De forma geral, o impacto foi muito grande. "Eu voltei pra casa e na hora que eu cheguei e saí daquele mundo, o corpo estava muito exausto, mesmo usando todos os equipamentos de proteção individual, inalei muita fumaça. Fico pensando nas pessoas de lá que não tem esses EPIs inalando aquilo todo dia, com certeza vai causar muitos problemas de saúde", afirma.
"Hoje, refletindo sobre tudo isso, é muito triste. Eu fiquei forte depois, porque a gente precisa registrar e mostrar para a população que todos esses problemas ambientais estão muito próximos da gente. As pessoas que são do meu vínculo são acostumadas a ver essas belezas do Pantanal e quando eu comecei a mostrar a devastação de seca, de queimada e bicho, de gente perdendo casa, deu uma repercussão muito grande e um choque também", acredita.

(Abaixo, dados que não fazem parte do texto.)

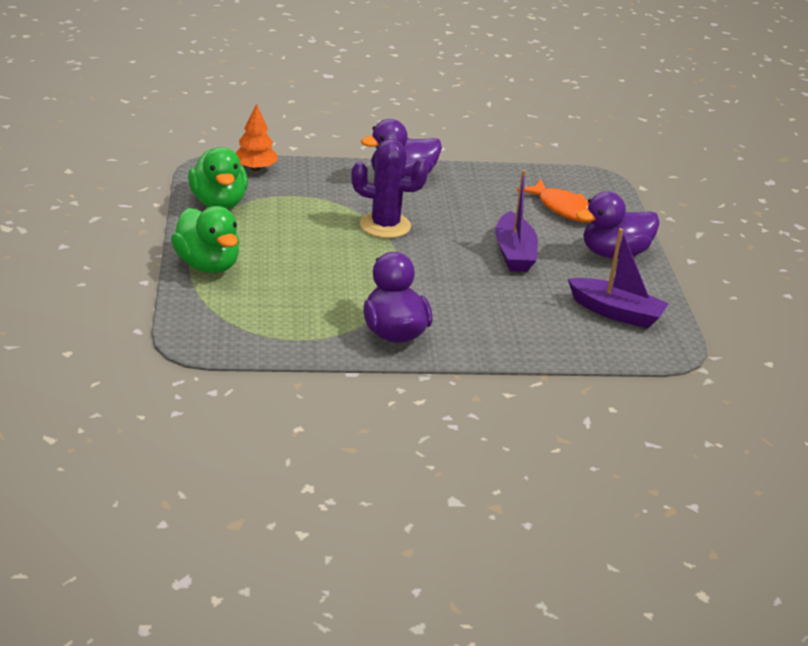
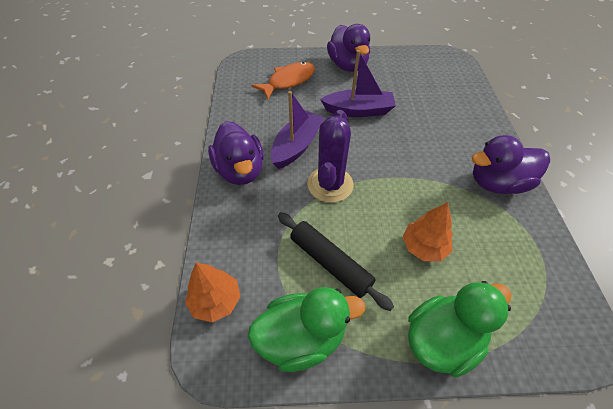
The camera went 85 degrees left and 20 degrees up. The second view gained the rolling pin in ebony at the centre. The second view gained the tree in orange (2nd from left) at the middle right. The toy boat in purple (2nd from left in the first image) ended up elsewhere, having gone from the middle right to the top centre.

Luiz vê nas imagens um forte poder de conscientização. "É triste, mas mostra para as pessoas que estamos no caminho errado, porque nós, seres humanos, estamos causando tudo isso aí por diversos fatores. Então... me senti forte nesse momento de registrar, mostrar e divulgar para o povo para eles sentirem na pele. Não vão sentir tanto quanto quem está lá, porque é triste, é desolador, não tenho palavras. Eu fiquei em choque ainda", finaliza o biólogo.